When Kiri-Lee Ryder (41) complained to the ship's medical team at 1am one day that she had body aches and severe headaches, she was given headache pills and cough medicine, according to her mother, Carlene Brown. She was charged about $300 (€275).
A week later, the Australian mother of three was diagnosed with Covid-19. Ms Ryder spent more than two weeks in intensive care, much of it in an induced coma. Before going under, she phoned her children and mother from the ward, which had banned all visitors.
"It's silly, but she calls me mummy and she just said, 'They are going to put me to sleep,'" Ms Brown said in an interview. "She wanted to say that she loved us. You could hear the struggle for breath in her voice.
"I said, 'We love you darling, and we will see you when you wake up.'"
Ms Hunt, whose mother and father-in-law were infected, said she blamed her fellow passengers, many of whom did not realise they could pass on the virus without showing symptoms.
"People were selfish and thought they were safe being away on a boat," she said. "I had people sneeze all over me. I had people squeeze themselves into lifts that were already too full. We knew what was going on around the world. We knew how quickly it spread in ships.
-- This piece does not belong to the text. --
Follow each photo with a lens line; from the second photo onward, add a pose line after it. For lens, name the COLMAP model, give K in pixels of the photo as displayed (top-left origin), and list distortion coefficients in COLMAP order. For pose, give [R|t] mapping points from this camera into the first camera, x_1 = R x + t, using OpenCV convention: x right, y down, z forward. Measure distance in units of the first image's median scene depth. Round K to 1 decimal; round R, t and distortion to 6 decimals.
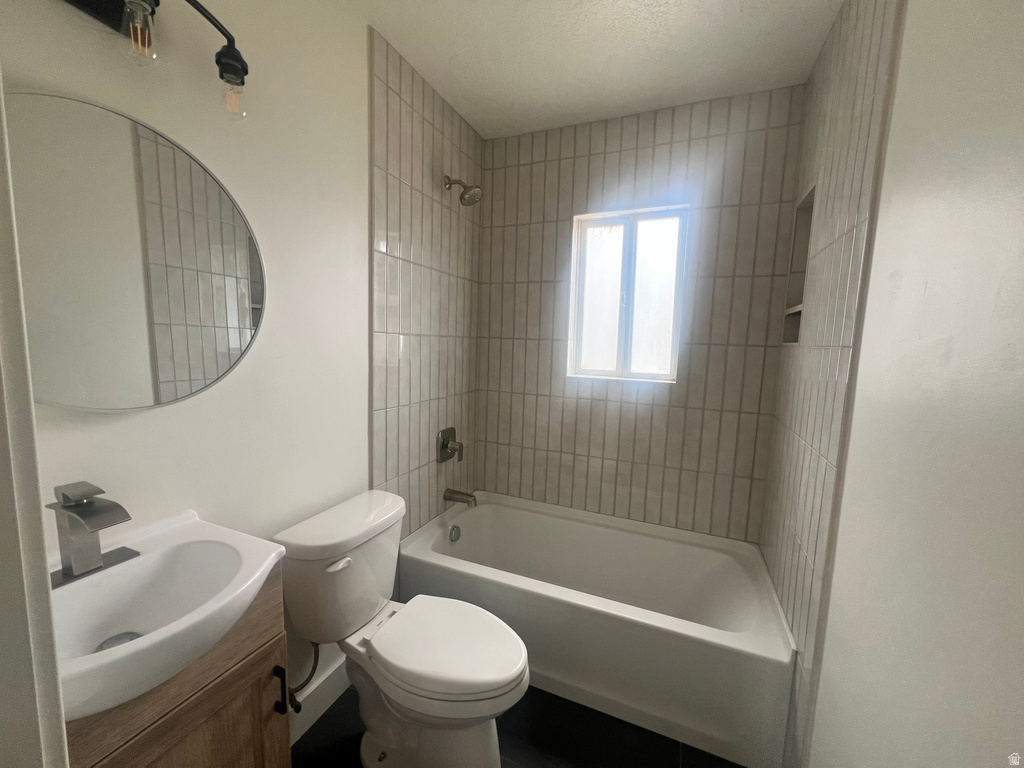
lens RADIAL K [[409.7, 0, 510.3], [0, 409.7, 385.0], [0, 0, 1]] dist [-0.000025, -0.000085]
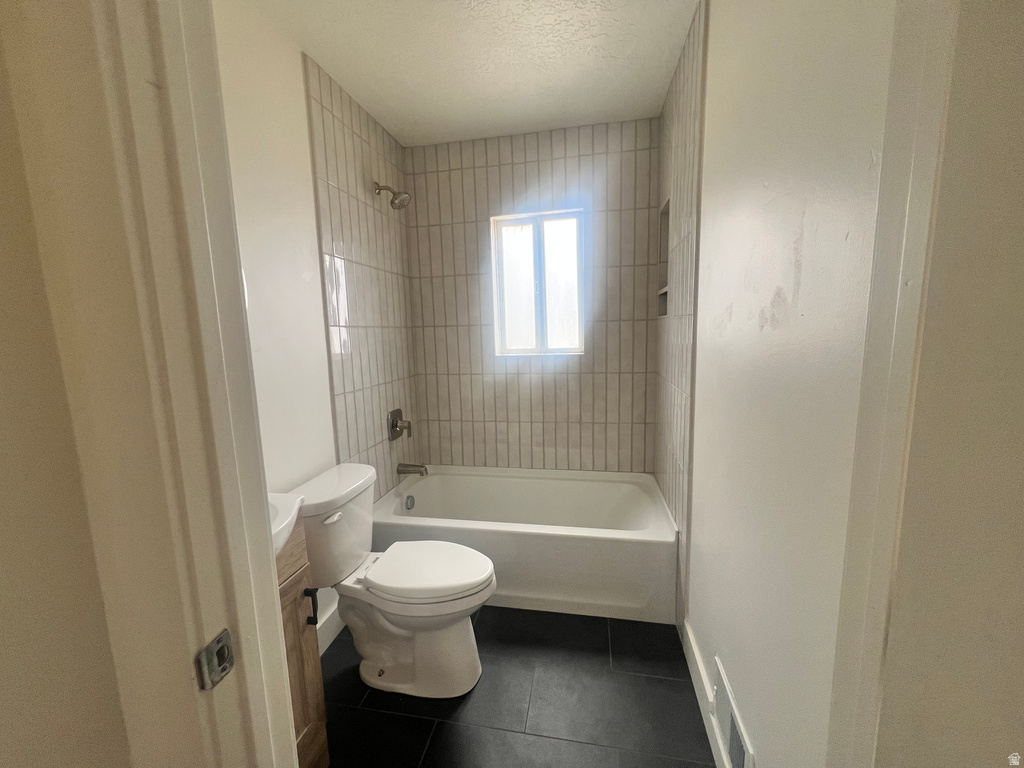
lens RADIAL K [[409.7, 0, 511.7], [0, 409.7, 384.6], [0, 0, 1]] dist [-0.000025, -0.000085]
pose [[0.975106, -0.087508, 0.203741, -0.072183], [0.082855, 0.996071, 0.031276, 0.032267], [-0.205677, -0.013617, 0.978525, -0.174191]]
People just didn't care."
A Princess Cruises spokesman said anyone displaying Covid-19 symptoms or who had been in contact with an infected person was not allowed on board and that crew members were tested by health authorities before the ship left.
"There was therefore no reason to believe there was Covid-19 on the ship," he said.
At the time, cruise ships worldwide did not conduct onboard tests but were expected to provide swabs to health authorities for onshore testing, he added.
The Ruby Princess arrived back in Sydney on March 19, three days early. Passengers were told they would be screened by state health officials, Ms Hunt said. Instead, they were given a leaflet explaining how to isolate themselves for two weeks.
Many could not return home right away. About one-third was from the United States or Europe. Ms Ryder and her family spent two days in a hotel, and then took a five-hour commercial flight to Perth.
It took five days after disembarking for the first passenger to die. Another who followed was 75-year-old Karla Lake, whose husband Graeme accused Carnival of allowing passengers to believe they were not at risk.
"They made a point of not letting anyone know at all that anyone was sick," he told Australia's Seven television network. "Good as gold, we thought it's fine."
It was known among officials that cruise ships were potent incubators of the coronavirus. The first Australian fatality was a passenger on another Carnival ship, the Diamond Princess, where 12 passengers died.
The ship was designated as having a low risk. The only other country it had visited was New Zealand, which did not have many cases.
"You can have laws, guidelines, practices and procedures in place, but if the people in whatever agency are not 100pc vigilant for whatever reason, then the whole thing can collapse very badly," said David Widdowson, an Australian academic who is president of the International Network of Customs Universities.